Yiddisher Kop with the long view, score!
Bauer is correct. This was what occurred at the Council of Nicaea in 325CE to ensure that the dissenters re: Jesus’ divinity were silenced. It was done at the Council of Hippo circa 375CE, to ensure the Canon went the way the Church leaders wanted. It was done throughout the Crusades, even before the Crusaders left Europe and some Jews could be rounded up. It was a staple of the Inquisition and than also became a staple of determining heresy in Protestant locales as well, after Luther’s ascendancy. It was done in America as they hunted witches. That Christian’s torture is a fact of their history. Why should a fundamentalist hypocrite, who is in it for the money, like Mr. Bauer believe differently? How is he wrong when you view it historically?
When I first saw the headline, I thought this article was going to be on a 24 plot development.
Rationalization by contortion – or maybe pretzel logic – that’s what Gary Bauer is exhibiting. Christian principles, not so much. I’ve never heard such convoluted reasoning in my life, and if Jesus really does return for a final judgment day, the followers of this kind of “Christianity” are going to be in a state of shock for their entire trip to hell.

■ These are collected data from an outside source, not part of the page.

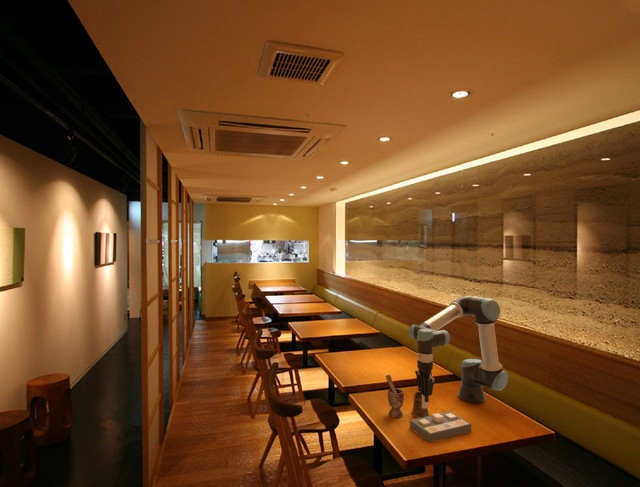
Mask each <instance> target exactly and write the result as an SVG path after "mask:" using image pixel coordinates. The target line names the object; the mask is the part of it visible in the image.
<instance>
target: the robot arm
mask: <svg viewBox="0 0 640 487" xmlns="http://www.w3.org/2000/svg"><path fill="white" fill-rule="evenodd" d="M500 314H501V307H500V305H499V302H497V301H496V300H495V299H493V298H489V297H481V296H474V295H464V296H462V297H459V298H457V299H455V300H453V301H451V302H450V303H449V305H448V306H447V307H445V308H444V309H442V310H440V311H439V312H438V313H436V314H435V315H433V316H431V317H430V318H429V319H426V320H425V321H423V322H422V323H420V324H419V325H418V324H412V325H411V326H409V328H408V336H409V337H410V338H411V339H415V340H416V341H417V342H416V345H417V349H416V350H417V356H416V357H417V358H416V359H417V362H416V363H417V364H416V365H417V366H416V367H417V369H418V370H415V371H414V373H415V376H416V382H417V389H418V392H421V399H422V408H428V409H429V401H430V400H429V396H432V395H433V390H434V385H435V382H436V378H435V377H433V375H432V374H433V373H432V371H433V369H434V348H437V347H441V346H443V347H444V346H446V345H448V344H450V342H451V336H450V333H449V332H448V331H447V330H445V329H441V328H443V327H445V326H446V325H448V324H449V323H451V322H452V321H454V320H456V319H457V318H462V317H464V316H469V317H473V319H474V323H475V324H476V325H477V328H478V335H479V344H480V351H481V353H480V354H481V359H482V360H481V359H478V358H466V359H463V360H462V362H461V384H460V386H459V390H458V392H457V394H458V398H459V399H461V400H462V401H465V402H469V403H475V404H480V403H483V402H485V401H486V395H485V393H484V389H483V387H487V388H490V389H492V390H493V391H494V390H495V391H498V392H499V391H503V390H504V389H505V388H506V386H507V384H508V382H509V374H508V372H507V371H506V370H503V364H501V363H500V361H499V354H498V353H499V352H498V345H497V337H496V328H495V324H496V323H497V320H499V318H500V317H501V316H500Z"/></svg>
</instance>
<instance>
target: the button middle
mask: <svg viewBox="0 0 640 487" xmlns="http://www.w3.org/2000/svg"><path fill="white" fill-rule="evenodd" d="M431 415H432V420H433V421H435V422H436V423H441V422H444V416H442V415H441V414H440V413H439V412H437V413H433V414H431Z"/></svg>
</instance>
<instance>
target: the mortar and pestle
mask: <svg viewBox="0 0 640 487" xmlns="http://www.w3.org/2000/svg"><path fill="white" fill-rule="evenodd" d="M385 379H386V382H387V384H388V386H389V387H390V388H388V390H387V400H388V404H389V406H390V407H391V409H390V410H389V412H388V415H389V416H390V417H391V418H397V419H398V418H401V417H402V416H403V411H402V410H401V408H402V406H403V405H404V400H405V392H404V390H403V389H401V388H397V387H395V386H394V382H393V379H392V377H391V375H390V374H387V375H386V376H385Z"/></svg>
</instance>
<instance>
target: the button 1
mask: <svg viewBox="0 0 640 487" xmlns="http://www.w3.org/2000/svg"><path fill="white" fill-rule="evenodd" d="M418 423H419V424H421V425H422V426H427V425H430V422H429V421H427V420H426V419H422V420H418Z"/></svg>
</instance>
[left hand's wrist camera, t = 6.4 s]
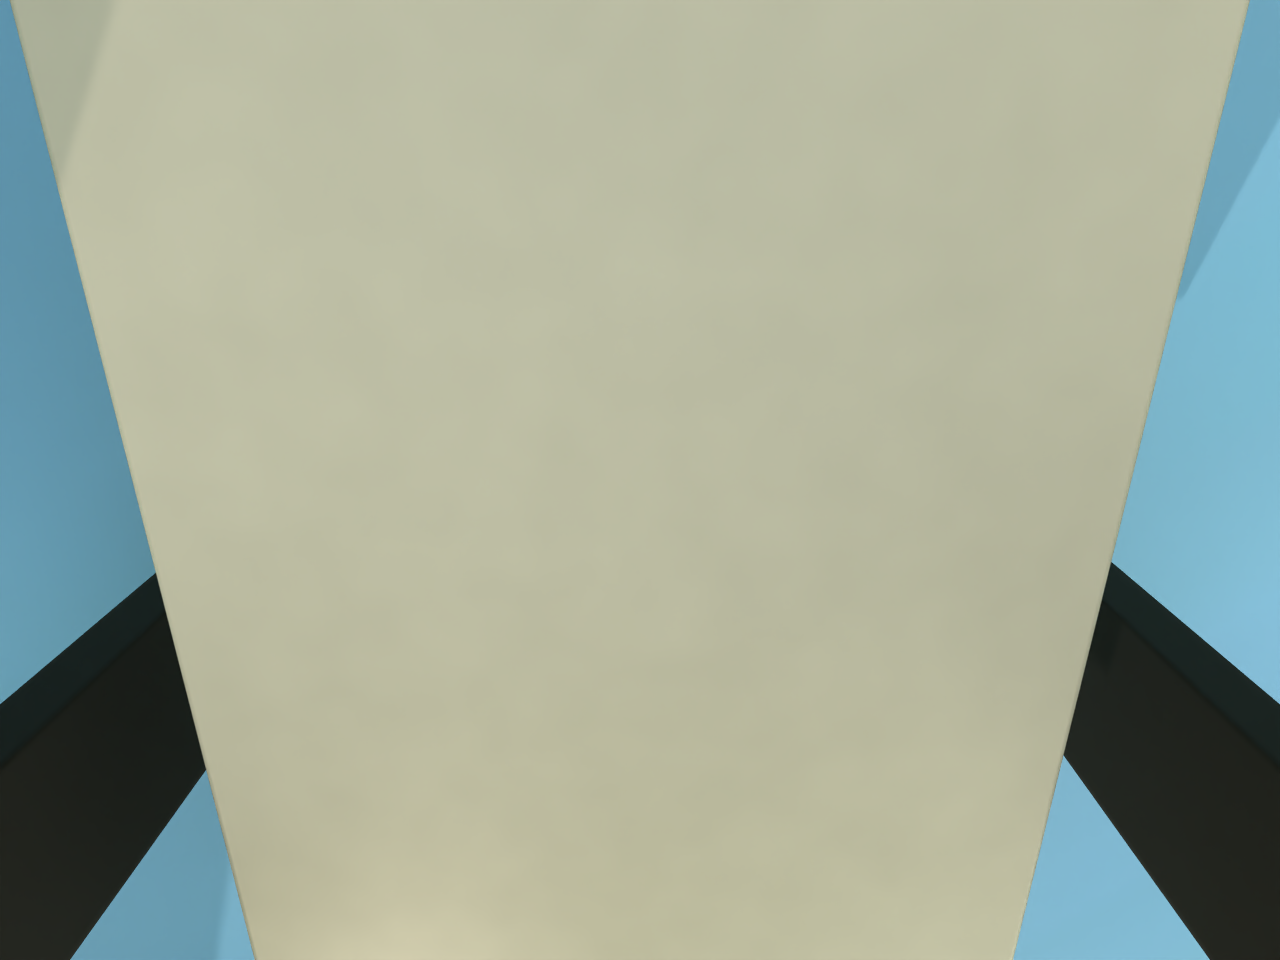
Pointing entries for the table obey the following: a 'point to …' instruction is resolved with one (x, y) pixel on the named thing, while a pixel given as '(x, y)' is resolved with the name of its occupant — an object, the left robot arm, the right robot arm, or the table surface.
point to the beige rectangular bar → (631, 441)
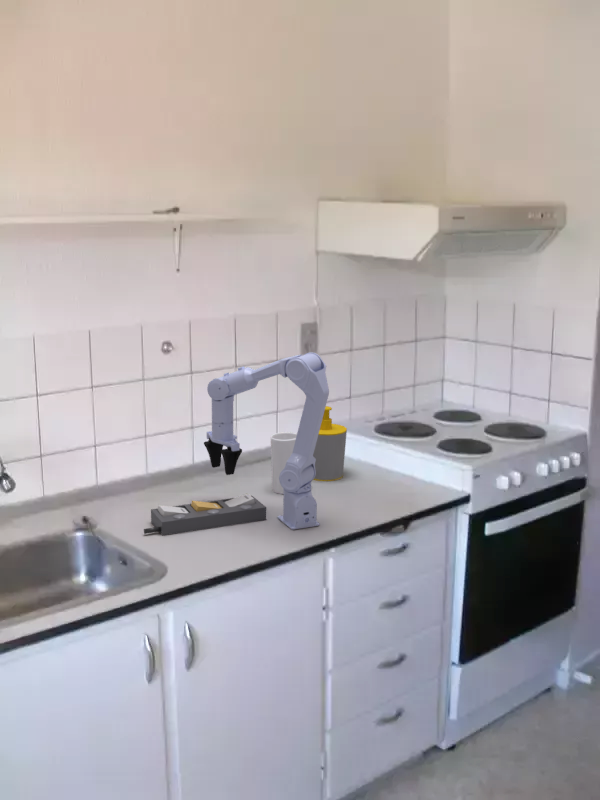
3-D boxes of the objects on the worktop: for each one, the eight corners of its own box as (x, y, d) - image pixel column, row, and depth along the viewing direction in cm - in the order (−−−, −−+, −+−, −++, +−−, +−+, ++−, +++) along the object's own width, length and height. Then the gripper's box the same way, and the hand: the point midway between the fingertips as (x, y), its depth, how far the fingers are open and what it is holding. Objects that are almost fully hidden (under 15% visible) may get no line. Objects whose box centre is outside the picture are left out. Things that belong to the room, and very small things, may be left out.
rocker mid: (221, 514, 233) (223, 508, 233) (196, 511, 230) (198, 506, 230) (215, 508, 237) (216, 503, 237) (190, 505, 234) (192, 500, 234)
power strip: (266, 519, 234) (266, 506, 233) (146, 537, 221) (146, 523, 220) (251, 507, 243) (251, 494, 242) (135, 524, 230) (135, 510, 229)
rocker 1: (188, 519, 229) (189, 513, 229) (162, 516, 226) (164, 510, 226) (182, 512, 233) (184, 507, 233) (157, 510, 230) (158, 504, 230)
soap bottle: (300, 469, 277) (301, 402, 272) (342, 468, 279) (344, 402, 274) (305, 482, 265) (306, 412, 260) (349, 481, 266) (351, 412, 261)
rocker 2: (255, 503, 236) (253, 498, 236) (231, 512, 234) (229, 507, 234) (248, 497, 241) (247, 492, 240) (224, 507, 238) (223, 502, 238)
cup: (289, 496, 252) (287, 441, 249) (266, 490, 257) (264, 437, 253) (306, 488, 259) (305, 434, 255) (283, 482, 263) (282, 430, 260)
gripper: (249, 425, 234) (249, 475, 237) (222, 413, 246) (222, 461, 249) (226, 429, 230) (226, 479, 233) (199, 417, 242) (200, 465, 245)
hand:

This is just unF***ing believable. What if you don’t pay your pew fees, do you still get to sit and listen to him. I think maybe he should be thrown from the Temple as a money changer.
S/B Altemeyer taught me everything I know about Cook County Democats!
I guess “What would Jesus do?” is supposed to be more of a rhetorical question. It sounds as if Mr. Bauer knows quite a bit about what God and Jesus think and want, perhaps he should be tortured in case he is holding any further information back from us??
Altemeyer taught me everything I know about Democats!
Authoritarians. A must read, “The Authoritarians” by Dr. Bob Altemeyer of University of Manitoba. http://www.scribd.com/doc/6433397/The-Authoritarians
Didn’t get the kinder garden memo, ‘reap what you sow’, fearful, law shreding, evangelical, jingoistic, maroons.
How did our discourse come to be dominated by sociopaths?